Hong Kong IT sector legislator Charles Mok apologises after data of 15,000 people who signed his petition gets hacked
Personal details harvested in hack of Barcelona-based company that ran lawmaker’s petition against changes to voting times
The man representing Hong Kong’s IT sector in the city’s legislature apologised on Saturday after falling victim to a cyberattack that harvested the personal details of 15,000 people who signed an online petition he started.
The city’s privacy watchdog voiced concerns about the breach at a company used by Charles Mok, and a local cybersecurity expert has said the problems could be even more widespread, given the firm’s popularity with major companies.
The move by the Office of the Privacy Commissioner for Personal Data came hours after Mok issued his apology on Saturday night. He revealed that the personal data of about 15,000 city residents who signed his petition last year – including their names, opinions and 9,500 email addresses – had been hacked.

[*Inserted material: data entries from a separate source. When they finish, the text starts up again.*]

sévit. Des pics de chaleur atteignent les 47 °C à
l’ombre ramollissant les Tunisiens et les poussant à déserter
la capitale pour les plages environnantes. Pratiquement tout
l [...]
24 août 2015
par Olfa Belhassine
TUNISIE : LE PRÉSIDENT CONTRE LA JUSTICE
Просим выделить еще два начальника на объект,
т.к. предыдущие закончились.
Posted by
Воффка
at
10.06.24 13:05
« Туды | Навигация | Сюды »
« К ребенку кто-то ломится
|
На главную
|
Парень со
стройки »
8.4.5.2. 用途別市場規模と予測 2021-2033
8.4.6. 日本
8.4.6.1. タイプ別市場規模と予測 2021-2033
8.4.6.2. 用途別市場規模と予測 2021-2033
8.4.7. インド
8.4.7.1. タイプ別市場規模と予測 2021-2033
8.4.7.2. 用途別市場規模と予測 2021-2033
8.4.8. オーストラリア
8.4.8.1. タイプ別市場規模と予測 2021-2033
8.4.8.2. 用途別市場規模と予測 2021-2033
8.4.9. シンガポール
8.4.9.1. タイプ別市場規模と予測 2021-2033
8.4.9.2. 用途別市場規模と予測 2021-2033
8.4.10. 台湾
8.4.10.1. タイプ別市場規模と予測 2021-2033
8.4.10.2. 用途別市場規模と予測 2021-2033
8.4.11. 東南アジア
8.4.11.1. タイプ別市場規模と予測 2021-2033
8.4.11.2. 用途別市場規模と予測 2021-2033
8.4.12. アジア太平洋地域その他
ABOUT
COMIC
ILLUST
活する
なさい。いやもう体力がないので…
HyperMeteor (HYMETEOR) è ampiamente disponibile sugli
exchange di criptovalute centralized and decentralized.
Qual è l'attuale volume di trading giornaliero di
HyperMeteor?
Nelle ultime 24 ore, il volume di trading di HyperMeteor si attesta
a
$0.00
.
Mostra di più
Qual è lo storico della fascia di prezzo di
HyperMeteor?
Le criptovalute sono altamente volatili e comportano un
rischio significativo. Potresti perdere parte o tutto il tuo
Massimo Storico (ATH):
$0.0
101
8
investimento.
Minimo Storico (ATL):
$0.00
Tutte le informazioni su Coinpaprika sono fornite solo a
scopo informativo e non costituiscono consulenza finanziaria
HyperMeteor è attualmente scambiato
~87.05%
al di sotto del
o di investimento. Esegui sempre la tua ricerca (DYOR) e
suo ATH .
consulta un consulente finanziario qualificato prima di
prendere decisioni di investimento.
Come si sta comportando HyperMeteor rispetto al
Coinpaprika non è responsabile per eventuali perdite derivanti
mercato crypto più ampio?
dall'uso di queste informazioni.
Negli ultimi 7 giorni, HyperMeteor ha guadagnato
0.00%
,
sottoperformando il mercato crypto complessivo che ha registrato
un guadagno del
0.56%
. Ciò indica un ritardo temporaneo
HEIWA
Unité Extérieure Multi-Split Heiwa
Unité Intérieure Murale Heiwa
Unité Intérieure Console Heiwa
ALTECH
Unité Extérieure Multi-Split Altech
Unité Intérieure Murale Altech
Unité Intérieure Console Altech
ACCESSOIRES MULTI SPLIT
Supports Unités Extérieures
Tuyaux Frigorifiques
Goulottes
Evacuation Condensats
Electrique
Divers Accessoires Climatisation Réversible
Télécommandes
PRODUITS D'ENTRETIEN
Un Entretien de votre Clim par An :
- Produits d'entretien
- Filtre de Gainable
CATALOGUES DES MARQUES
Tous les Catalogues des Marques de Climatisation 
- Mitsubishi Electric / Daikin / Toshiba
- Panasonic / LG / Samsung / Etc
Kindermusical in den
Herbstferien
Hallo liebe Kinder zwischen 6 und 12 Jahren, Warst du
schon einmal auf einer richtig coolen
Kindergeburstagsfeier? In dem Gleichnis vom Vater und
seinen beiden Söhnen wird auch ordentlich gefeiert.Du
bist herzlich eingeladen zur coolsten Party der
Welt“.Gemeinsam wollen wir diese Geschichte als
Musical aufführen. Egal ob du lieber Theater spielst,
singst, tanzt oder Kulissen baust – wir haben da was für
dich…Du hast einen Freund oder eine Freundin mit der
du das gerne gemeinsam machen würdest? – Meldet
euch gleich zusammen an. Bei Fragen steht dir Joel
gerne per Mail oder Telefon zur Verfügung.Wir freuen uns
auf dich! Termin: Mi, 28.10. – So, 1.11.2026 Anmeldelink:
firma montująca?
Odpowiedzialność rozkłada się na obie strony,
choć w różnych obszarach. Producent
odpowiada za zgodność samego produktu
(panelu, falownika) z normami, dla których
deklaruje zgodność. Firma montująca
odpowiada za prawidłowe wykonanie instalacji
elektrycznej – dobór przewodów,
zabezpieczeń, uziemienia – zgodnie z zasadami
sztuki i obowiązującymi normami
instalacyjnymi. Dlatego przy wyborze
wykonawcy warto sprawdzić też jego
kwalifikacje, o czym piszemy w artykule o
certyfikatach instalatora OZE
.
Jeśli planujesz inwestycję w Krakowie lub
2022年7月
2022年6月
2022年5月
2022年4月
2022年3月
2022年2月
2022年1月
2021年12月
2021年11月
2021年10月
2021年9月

The petition was against a government plan to shorten polling times for city elections. The plan was eventually shelved in May after an overwhelming number of objections from people who feared the measure would strip shift workers of their voting rights.
While Mok emphasised his office had deleted all the data collected right after the campaign, the lawmaker said he was told on July 2 by Typeform – a Barcelona-based online survey service provider hosting the petition – that part of the data had been downloaded by hackers.
It was part of a much wider data breach at Typeform. Other victims included the Tasmanian Electoral Commission, budget hotel chain Travelodge, British grocer Fortnum & Mason and UK political party the Liberal Democrats.
“Information users should adopt all feasible security measures to ensure all personal data collected will not be accidentally revealed or leaked,” privacy commissioner Stephen Wong Kai-yi said on Saturday night.
“Even though a service contractor has been hired to handle the personal data, [the information user] should still use means such as contractual obligation to prevent ... the data being read, handled, deleted, lost or used accidentally or without permission.”
But Wong said it was good that Mok had informed the watchdog soon after he learned about the leak, adding his team would approach the lawmaker’s office and conduct a compliance assessment.
Mok said there was no evidence the leaked data had been used by criminals, but called on affected citizens to stay vigilant to scam and spam emails.
The internet entrepreneur also pledged to stop using Typeform’s services until it improves security, and pledged to thoroughly review the security of the different service providers he uses to prevent the incident from happening again.
Cybersecurity and hacking expert Anthony Lai Cheuk-tung, a security researcher at Valkyrie-X Security Research Group, said he feared the incident was only “the tip of the iceberg” as, he said, a lot of conglomerates – such as Apple – also use the service provided by Typeform.
Lai called on the privacy commissioner to tell Typeform to hand over a list of its Hong Kong clients. He added it would be better for information users to hire Hong Kong-based companies while gauging public views for campaigns.
“The users could demand such survey service providers delete the information straight away once the campaign ends, but some might not comply,” he said. “At least the city’s privacy commissioner could go after those companies, if they are based in Hong Kong.”
In a statement, Typeform said it was aware on June 27 that an unknown third party had gained access to its server and downloaded certain information, adding it had immediately cut off the source of the breach to prevent any further intrusion.